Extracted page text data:
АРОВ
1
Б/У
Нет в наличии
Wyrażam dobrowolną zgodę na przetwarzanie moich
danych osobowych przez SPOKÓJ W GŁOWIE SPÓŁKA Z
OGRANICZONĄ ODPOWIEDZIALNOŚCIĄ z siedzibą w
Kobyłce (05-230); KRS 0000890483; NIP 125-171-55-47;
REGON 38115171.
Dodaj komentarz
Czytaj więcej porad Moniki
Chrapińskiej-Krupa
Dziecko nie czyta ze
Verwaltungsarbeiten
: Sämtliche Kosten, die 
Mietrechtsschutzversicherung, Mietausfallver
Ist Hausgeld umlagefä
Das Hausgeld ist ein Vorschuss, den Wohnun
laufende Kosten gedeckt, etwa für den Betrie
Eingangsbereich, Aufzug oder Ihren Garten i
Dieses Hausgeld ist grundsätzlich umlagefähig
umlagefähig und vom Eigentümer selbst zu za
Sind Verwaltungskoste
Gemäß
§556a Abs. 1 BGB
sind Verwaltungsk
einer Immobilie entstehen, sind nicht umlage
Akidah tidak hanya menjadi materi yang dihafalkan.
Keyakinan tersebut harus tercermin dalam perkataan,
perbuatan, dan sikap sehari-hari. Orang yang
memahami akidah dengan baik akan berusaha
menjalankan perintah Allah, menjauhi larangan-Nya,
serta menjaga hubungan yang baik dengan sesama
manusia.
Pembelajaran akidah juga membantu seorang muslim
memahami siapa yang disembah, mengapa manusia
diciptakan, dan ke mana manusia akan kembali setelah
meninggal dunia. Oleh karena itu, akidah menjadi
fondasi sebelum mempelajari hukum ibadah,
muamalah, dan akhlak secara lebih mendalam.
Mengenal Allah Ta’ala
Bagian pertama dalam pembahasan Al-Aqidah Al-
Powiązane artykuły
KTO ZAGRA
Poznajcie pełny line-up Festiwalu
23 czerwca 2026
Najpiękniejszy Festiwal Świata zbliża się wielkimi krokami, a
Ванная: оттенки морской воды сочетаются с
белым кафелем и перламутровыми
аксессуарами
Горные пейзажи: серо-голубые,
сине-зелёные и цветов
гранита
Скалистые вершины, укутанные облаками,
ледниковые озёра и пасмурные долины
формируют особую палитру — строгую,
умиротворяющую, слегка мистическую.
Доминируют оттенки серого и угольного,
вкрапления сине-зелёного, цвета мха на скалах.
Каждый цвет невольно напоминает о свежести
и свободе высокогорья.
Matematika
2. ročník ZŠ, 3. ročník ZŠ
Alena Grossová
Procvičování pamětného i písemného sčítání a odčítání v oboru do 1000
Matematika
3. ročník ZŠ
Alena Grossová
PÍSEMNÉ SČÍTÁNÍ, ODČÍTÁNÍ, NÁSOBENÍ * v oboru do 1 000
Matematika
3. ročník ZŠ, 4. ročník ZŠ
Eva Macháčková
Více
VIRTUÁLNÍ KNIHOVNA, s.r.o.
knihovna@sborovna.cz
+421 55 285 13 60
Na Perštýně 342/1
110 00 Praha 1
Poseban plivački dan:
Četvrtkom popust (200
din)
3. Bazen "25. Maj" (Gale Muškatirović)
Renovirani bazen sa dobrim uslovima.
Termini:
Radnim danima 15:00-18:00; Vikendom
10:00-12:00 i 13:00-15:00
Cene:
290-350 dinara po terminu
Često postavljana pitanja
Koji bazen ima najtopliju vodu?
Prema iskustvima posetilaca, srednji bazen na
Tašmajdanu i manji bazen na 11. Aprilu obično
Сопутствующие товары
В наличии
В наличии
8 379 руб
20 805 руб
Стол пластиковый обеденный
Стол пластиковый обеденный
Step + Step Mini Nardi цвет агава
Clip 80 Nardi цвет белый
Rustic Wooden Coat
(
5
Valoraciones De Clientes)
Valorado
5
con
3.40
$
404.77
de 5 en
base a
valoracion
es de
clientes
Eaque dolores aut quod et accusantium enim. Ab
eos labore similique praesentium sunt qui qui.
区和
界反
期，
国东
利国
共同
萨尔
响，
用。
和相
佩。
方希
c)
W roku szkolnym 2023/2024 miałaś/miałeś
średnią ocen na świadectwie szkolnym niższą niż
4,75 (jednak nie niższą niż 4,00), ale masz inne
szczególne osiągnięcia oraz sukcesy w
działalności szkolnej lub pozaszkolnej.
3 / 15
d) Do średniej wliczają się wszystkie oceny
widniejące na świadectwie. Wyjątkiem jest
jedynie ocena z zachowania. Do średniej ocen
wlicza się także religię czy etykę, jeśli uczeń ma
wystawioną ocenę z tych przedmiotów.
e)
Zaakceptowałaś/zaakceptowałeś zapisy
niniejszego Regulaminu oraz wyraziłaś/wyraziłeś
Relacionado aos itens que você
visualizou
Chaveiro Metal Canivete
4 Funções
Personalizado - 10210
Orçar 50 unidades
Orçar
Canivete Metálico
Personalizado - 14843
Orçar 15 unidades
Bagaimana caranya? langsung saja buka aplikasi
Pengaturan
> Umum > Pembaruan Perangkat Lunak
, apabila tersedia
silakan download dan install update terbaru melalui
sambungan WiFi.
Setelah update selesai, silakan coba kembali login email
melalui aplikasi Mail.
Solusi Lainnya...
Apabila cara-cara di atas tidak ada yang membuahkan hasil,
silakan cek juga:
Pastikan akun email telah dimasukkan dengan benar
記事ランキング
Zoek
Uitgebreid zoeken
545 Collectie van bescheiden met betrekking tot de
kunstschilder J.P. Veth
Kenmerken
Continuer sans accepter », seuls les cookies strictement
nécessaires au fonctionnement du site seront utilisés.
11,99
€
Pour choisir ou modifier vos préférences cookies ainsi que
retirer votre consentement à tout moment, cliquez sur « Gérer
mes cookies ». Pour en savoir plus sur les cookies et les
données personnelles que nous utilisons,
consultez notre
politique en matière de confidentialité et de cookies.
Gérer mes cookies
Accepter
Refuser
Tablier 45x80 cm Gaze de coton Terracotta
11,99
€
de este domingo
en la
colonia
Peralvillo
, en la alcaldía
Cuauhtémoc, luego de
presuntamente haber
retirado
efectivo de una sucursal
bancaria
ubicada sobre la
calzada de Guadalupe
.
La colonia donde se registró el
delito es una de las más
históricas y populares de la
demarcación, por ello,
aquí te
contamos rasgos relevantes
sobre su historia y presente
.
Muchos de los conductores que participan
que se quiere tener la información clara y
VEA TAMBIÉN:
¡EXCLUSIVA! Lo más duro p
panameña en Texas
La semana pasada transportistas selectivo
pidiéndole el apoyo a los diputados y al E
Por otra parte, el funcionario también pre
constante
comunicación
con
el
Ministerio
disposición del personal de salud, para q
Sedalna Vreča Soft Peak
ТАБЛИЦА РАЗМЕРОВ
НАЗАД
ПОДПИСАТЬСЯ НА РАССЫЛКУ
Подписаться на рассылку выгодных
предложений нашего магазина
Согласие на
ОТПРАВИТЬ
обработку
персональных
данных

- Your goal: Reproduce the extracted page text data above with every occurrence of "Hausgeld" substituted by "Wohngeld" and nothing else altered.

- Task solution:
АРОВ
1
Б/У
Нет в наличии
Wyrażam dobrowolną zgodę na przetwarzanie moich
danych osobowych przez SPOKÓJ W GŁOWIE SPÓŁKA Z
OGRANICZONĄ ODPOWIEDZIALNOŚCIĄ z siedzibą w
Kobyłce (05-230); KRS 0000890483; NIP 125-171-55-47;
REGON 38115171.
Dodaj komentarz
Czytaj więcej porad Moniki
Chrapińskiej-Krupa
Dziecko nie czyta ze
Verwaltungsarbeiten
: Sämtliche Kosten, die 
Mietrechtsschutzversicherung, Mietausfallver
Ist Wohngeld umlagefä
Das Wohngeld ist ein Vorschuss, den Wohnun
laufende Kosten gedeckt, etwa für den Betrie
Eingangsbereich, Aufzug oder Ihren Garten i
Dieses Wohngeld ist grundsätzlich umlagefähig
umlagefähig und vom Eigentümer selbst zu za
Sind Verwaltungskoste
Gemäß
§556a Abs. 1 BGB
sind Verwaltungsk
einer Immobilie entstehen, sind nicht umlage
Akidah tidak hanya menjadi materi yang dihafalkan.
Keyakinan tersebut harus tercermin dalam perkataan,
perbuatan, dan sikap sehari-hari. Orang yang
memahami akidah dengan baik akan berusaha
menjalankan perintah Allah, menjauhi larangan-Nya,
serta menjaga hubungan yang baik dengan sesama
manusia.
Pembelajaran akidah juga membantu seorang muslim
memahami siapa yang disembah, mengapa manusia
diciptakan, dan ke mana manusia akan kembali setelah
meninggal dunia. Oleh karena itu, akidah menjadi
fondasi sebelum mempelajari hukum ibadah,
muamalah, dan akhlak secara lebih mendalam.
Mengenal Allah Ta’ala
Bagian pertama dalam pembahasan Al-Aqidah Al-
Powiązane artykuły
KTO ZAGRA
Poznajcie pełny line-up Festiwalu
23 czerwca 2026
Najpiękniejszy Festiwal Świata zbliża się wielkimi krokami, a
Ванная: оттенки морской воды сочетаются с
белым кафелем и перламутровыми
аксессуарами
Горные пейзажи: серо-голубые,
сине-зелёные и цветов
гранита
Скалистые вершины, укутанные облаками,
ледниковые озёра и пасмурные долины
формируют особую палитру — строгую,
умиротворяющую, слегка мистическую.
Доминируют оттенки серого и угольного,
вкрапления сине-зелёного, цвета мха на скалах.
Каждый цвет невольно напоминает о свежести
и свободе высокогорья.
Matematika
2. ročník ZŠ, 3. ročník ZŠ
Alena Grossová
Procvičování pamětného i písemného sčítání a odčítání v oboru do 1000
Matematika
3. ročník ZŠ
Alena Grossová
PÍSEMNÉ SČÍTÁNÍ, ODČÍTÁNÍ, NÁSOBENÍ * v oboru do 1 000
Matematika
3. ročník ZŠ, 4. ročník ZŠ
Eva Macháčková
Více
VIRTUÁLNÍ KNIHOVNA, s.r.o.
knihovna@sborovna.cz
+421 55 285 13 60
Na Perštýně 342/1
110 00 Praha 1
Poseban plivački dan:
Četvrtkom popust (200
din)
3. Bazen "25. Maj" (Gale Muškatirović)
Renovirani bazen sa dobrim uslovima.
Termini:
Radnim danima 15:00-18:00; Vikendom
10:00-12:00 i 13:00-15:00
Cene:
290-350 dinara po terminu
Često postavljana pitanja
Koji bazen ima najtopliju vodu?
Prema iskustvima posetilaca, srednji bazen na
Tašmajdanu i manji bazen na 11. Aprilu obično
Сопутствующие товары
В наличии
В наличии
8 379 руб
20 805 руб
Стол пластиковый обеденный
Стол пластиковый обеденный
Step + Step Mini Nardi цвет агава
Clip 80 Nardi цвет белый
Rustic Wooden Coat
(
5
Valoraciones De Clientes)
Valorado
5
con
3.40
$
404.77
de 5 en
base a
valoracion
es de
clientes
Eaque dolores aut quod et accusantium enim. Ab
eos labore similique praesentium sunt qui qui.
区和
界反
期，
国东
利国
共同
萨尔
响，
用。
和相
佩。
方希
c)
W roku szkolnym 2023/2024 miałaś/miałeś
średnią ocen na świadectwie szkolnym niższą niż
4,75 (jednak nie niższą niż 4,00), ale masz inne
szczególne osiągnięcia oraz sukcesy w
działalności szkolnej lub pozaszkolnej.
3 / 15
d) Do średniej wliczają się wszystkie oceny
widniejące na świadectwie. Wyjątkiem jest
jedynie ocena z zachowania. Do średniej ocen
wlicza się także religię czy etykę, jeśli uczeń ma
wystawioną ocenę z tych przedmiotów.
e)
Zaakceptowałaś/zaakceptowałeś zapisy
niniejszego Regulaminu oraz wyraziłaś/wyraziłeś
Relacionado aos itens que você
visualizou
Chaveiro Metal Canivete
4 Funções
Personalizado - 10210
Orçar 50 unidades
Orçar
Canivete Metálico
Personalizado - 14843
Orçar 15 unidades
Bagaimana caranya? langsung saja buka aplikasi
Pengaturan
> Umum > Pembaruan Perangkat Lunak
, apabila tersedia
silakan download dan install update terbaru melalui
sambungan WiFi.
Setelah update selesai, silakan coba kembali login email
melalui aplikasi Mail.
Solusi Lainnya...
Apabila cara-cara di atas tidak ada yang membuahkan hasil,
silakan cek juga:
Pastikan akun email telah dimasukkan dengan benar
記事ランキング
Zoek
Uitgebreid zoeken
545 Collectie van bescheiden met betrekking tot de
kunstschilder J.P. Veth
Kenmerken
Continuer sans accepter », seuls les cookies strictement
nécessaires au fonctionnement du site seront utilisés.
11,99
€
Pour choisir ou modifier vos préférences cookies ainsi que
retirer votre consentement à tout moment, cliquez sur « Gérer
mes cookies ». Pour en savoir plus sur les cookies et les
données personnelles que nous utilisons,
consultez notre
politique en matière de confidentialité et de cookies.
Gérer mes cookies
Accepter
Refuser
Tablier 45x80 cm Gaze de coton Terracotta
11,99
€
de este domingo
en la
colonia
Peralvillo
, en la alcaldía
Cuauhtémoc, luego de
presuntamente haber
retirado
efectivo de una sucursal
bancaria
ubicada sobre la
calzada de Guadalupe
.
La colonia donde se registró el
delito es una de las más
históricas y populares de la
demarcación, por ello,
aquí te
contamos rasgos relevantes
sobre su historia y presente
.
Muchos de los conductores que participan
que se quiere tener la información clara y
VEA TAMBIÉN:
¡EXCLUSIVA! Lo más duro p
panameña en Texas
La semana pasada transportistas selectivo
pidiéndole el apoyo a los diputados y al E
Por otra parte, el funcionario también pre
constante
comunicación
con
el
Ministerio
disposición del personal de salud, para q
Sedalna Vreča Soft Peak
ТАБЛИЦА РАЗМЕРОВ
НАЗАД
ПОДПИСАТЬСЯ НА РАССЫЛКУ
Подписаться на рассылку выгодных
предложений нашего магазина
Согласие на
ОТПРАВИТЬ
обработку
персональных
данных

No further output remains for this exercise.